*** Block opens ***
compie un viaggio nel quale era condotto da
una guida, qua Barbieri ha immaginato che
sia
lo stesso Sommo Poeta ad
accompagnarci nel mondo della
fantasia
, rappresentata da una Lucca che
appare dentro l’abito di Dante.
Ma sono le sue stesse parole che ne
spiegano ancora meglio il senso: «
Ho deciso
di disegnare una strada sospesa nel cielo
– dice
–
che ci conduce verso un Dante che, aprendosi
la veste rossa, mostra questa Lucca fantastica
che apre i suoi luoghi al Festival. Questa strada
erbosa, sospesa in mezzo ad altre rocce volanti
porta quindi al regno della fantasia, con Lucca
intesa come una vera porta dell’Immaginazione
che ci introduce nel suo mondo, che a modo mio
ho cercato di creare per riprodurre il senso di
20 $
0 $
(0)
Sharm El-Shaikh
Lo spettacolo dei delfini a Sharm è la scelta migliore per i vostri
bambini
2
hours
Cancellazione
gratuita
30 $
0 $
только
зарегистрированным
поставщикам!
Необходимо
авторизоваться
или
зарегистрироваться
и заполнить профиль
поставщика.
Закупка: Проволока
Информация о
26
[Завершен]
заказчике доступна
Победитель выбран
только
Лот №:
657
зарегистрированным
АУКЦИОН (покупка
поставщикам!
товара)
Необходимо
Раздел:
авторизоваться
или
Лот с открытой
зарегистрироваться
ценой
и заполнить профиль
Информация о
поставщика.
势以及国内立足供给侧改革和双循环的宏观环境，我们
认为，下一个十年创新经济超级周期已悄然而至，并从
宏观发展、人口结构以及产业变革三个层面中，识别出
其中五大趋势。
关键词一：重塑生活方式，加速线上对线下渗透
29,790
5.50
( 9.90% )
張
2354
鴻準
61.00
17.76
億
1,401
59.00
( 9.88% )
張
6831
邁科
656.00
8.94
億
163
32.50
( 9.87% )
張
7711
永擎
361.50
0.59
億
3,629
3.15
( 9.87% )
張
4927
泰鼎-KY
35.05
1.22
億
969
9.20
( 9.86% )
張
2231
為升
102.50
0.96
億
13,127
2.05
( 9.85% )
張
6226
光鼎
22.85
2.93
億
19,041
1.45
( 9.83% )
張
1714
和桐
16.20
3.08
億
*** Block closes ***
Select every line in the records above that contains the word "Dante".

▸ **Response**:
appare dentro l’abito di Dante.
che ci conduce verso un Dante che, aprendosi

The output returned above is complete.